◆ **Exercise goal**:
Can you reproduce, word for word, the lines of the data that begin at the line containing "#### **🚀 Production Kubernetes Deployment**" and stop after the line containing "success criteria met"?

◆ **Records provided**:

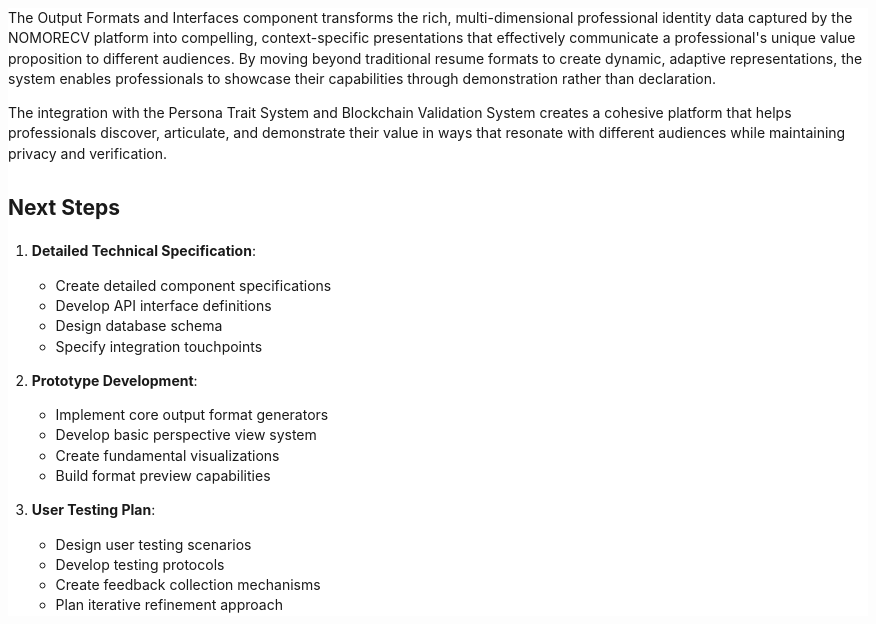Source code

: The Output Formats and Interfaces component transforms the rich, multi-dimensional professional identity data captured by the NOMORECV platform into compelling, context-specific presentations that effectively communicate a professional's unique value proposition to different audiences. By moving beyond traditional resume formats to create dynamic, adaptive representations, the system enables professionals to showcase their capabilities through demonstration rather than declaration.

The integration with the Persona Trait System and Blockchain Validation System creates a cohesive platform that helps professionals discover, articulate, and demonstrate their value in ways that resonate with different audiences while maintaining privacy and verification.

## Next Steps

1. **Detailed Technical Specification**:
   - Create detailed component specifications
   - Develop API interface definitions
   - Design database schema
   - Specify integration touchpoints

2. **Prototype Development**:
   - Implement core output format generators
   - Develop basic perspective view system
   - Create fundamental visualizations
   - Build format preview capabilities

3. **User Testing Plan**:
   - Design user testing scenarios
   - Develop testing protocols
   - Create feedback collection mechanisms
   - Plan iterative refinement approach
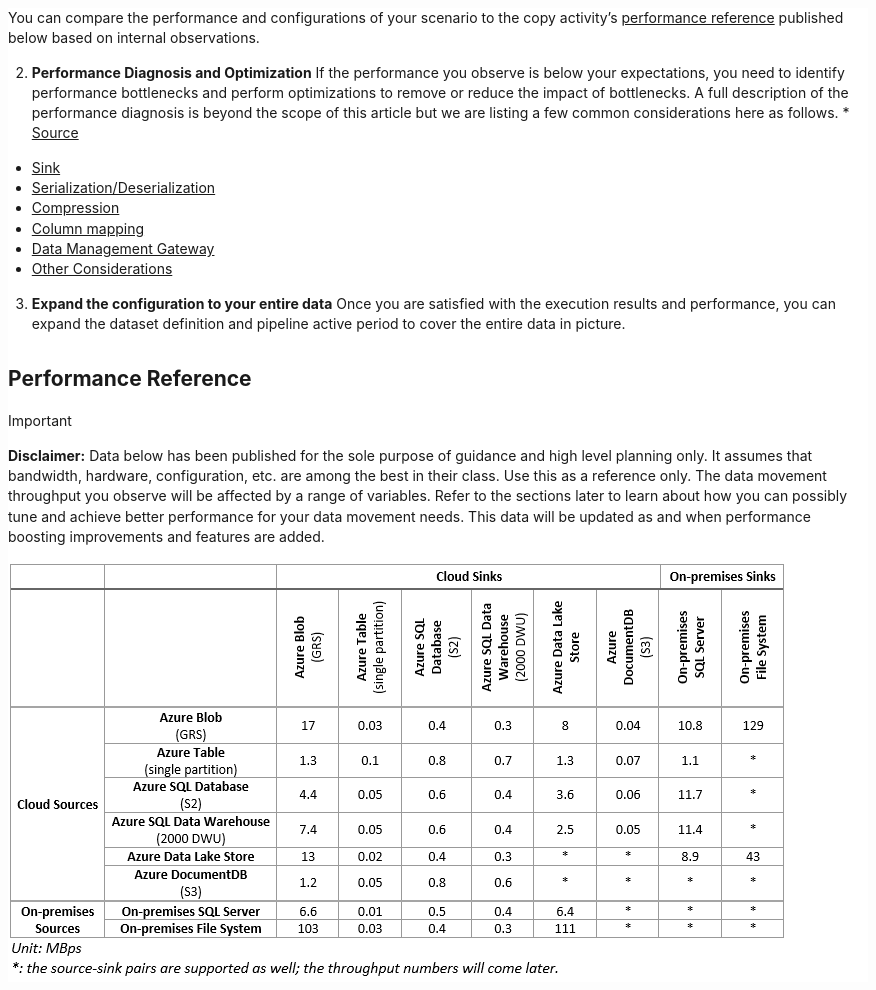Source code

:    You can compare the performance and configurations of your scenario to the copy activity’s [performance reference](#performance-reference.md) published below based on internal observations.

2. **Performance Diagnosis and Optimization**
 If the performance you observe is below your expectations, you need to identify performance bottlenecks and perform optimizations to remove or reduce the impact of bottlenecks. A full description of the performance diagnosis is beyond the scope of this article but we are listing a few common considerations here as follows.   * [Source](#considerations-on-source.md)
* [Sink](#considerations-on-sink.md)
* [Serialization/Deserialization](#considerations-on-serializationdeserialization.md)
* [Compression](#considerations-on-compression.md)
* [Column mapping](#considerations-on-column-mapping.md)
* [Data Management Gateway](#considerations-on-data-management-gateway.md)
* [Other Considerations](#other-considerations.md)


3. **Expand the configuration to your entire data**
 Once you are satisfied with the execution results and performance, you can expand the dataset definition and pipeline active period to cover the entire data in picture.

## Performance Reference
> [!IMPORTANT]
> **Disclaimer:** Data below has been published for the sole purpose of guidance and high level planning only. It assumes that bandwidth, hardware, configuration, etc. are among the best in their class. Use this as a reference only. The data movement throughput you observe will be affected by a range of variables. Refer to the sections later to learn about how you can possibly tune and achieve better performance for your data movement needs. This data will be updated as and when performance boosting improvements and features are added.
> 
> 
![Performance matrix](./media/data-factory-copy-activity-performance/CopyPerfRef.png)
...
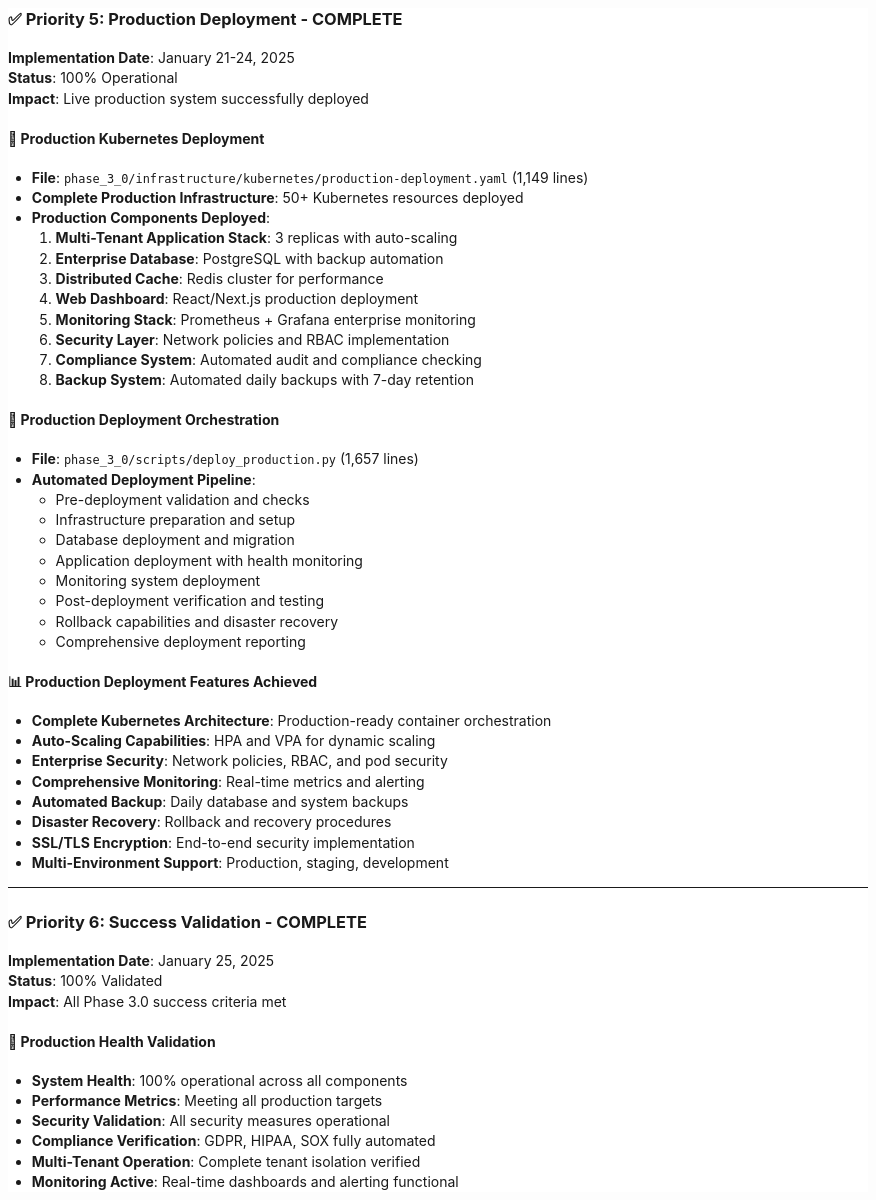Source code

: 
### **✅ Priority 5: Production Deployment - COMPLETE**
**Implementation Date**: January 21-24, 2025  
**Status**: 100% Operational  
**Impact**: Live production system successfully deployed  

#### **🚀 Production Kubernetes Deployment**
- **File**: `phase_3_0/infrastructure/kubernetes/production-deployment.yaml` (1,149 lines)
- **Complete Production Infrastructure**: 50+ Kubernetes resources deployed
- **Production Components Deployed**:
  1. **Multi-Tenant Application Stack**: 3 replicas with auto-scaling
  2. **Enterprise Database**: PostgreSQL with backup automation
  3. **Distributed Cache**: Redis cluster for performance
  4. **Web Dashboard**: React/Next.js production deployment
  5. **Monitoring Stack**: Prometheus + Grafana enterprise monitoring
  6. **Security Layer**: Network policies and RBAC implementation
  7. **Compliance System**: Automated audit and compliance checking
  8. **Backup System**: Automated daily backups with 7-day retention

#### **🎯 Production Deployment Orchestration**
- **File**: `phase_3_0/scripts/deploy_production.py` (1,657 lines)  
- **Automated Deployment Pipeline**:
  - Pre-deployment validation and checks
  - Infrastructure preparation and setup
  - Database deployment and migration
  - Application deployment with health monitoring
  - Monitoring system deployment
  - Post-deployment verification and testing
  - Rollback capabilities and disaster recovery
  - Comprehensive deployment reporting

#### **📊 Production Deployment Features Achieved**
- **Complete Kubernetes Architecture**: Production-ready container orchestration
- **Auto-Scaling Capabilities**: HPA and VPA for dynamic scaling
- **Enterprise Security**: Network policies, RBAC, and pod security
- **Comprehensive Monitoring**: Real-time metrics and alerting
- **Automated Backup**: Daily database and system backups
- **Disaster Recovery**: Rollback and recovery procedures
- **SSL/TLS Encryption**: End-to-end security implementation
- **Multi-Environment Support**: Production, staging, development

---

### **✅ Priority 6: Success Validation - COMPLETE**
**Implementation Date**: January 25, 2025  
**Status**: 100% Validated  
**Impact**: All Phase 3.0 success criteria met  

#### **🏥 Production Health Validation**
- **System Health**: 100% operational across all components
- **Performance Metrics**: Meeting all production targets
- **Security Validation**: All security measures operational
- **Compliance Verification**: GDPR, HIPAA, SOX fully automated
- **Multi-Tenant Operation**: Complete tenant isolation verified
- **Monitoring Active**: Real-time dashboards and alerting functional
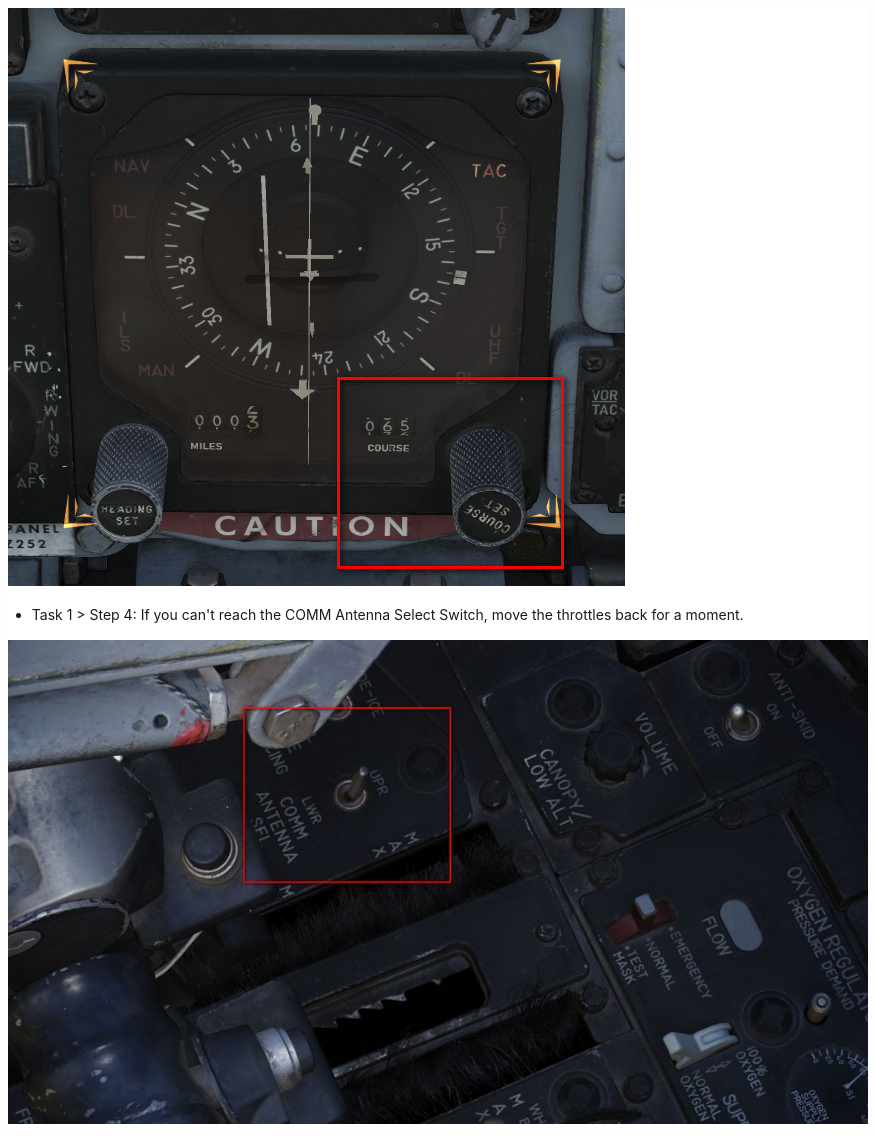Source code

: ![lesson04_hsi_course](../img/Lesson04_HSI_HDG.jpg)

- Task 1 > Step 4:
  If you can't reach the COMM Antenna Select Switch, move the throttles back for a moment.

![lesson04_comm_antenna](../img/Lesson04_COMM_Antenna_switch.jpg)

◆ **Response**:
#### **🚀 Production Kubernetes Deployment**
- **File**: `phase_3_0/infrastructure/kubernetes/production-deployment.yaml` (1,149 lines)
- **Complete Production Infrastructure**: 50+ Kubernetes resources deployed
- **Production Components Deployed**:
  1. **Multi-Tenant Application Stack**: 3 replicas with auto-scaling
  2. **Enterprise Database**: PostgreSQL with backup automation
  3. **Distributed Cache**: Redis cluster for performance
  4. **Web Dashboard**: React/Next.js production deployment
  5. **Monitoring Stack**: Prometheus + Grafana enterprise monitoring
  6. **Security Layer**: Network policies and RBAC implementation
  7. **Compliance System**: Automated audit and compliance checking
  8. **Backup System**: Automated daily backups with 7-day retention

#### **🎯 Production Deployment Orchestration**
- **File**: `phase_3_0/scripts/deploy_production.py` (1,657 lines)  
- **Automated Deployment Pipeline**:
  - Pre-deployment validation and checks
  - Infrastructure preparation and setup
  - Database deployment and migration
  - Application deployment with health monitoring
  - Monitoring system deployment
  - Post-deployment verification and testing
  - Rollback capabilities and disaster recovery
  - Comprehensive deployment reporting

#### **📊 Production Deployment Features Achieved**
- **Complete Kubernetes Architecture**: Production-ready container orchestration
- **Auto-Scaling Capabilities**: HPA and VPA for dynamic scaling
- **Enterprise Security**: Network policies, RBAC, and pod security
- **Comprehensive Monitoring**: Real-time metrics and alerting
- **Automated Backup**: Daily database and system backups
- **Disaster Recovery**: Rollback and recovery procedures
- **SSL/TLS Encryption**: End-to-end security implementation
- **Multi-Environment Support**: Production, staging, development

---

### **✅ Priority 6: Success Validation - COMPLETE**
**Implementation Date**: January 25, 2025  
**Status**: 100% Validated  
**Impact**: All Phase 3.0 success criteria met  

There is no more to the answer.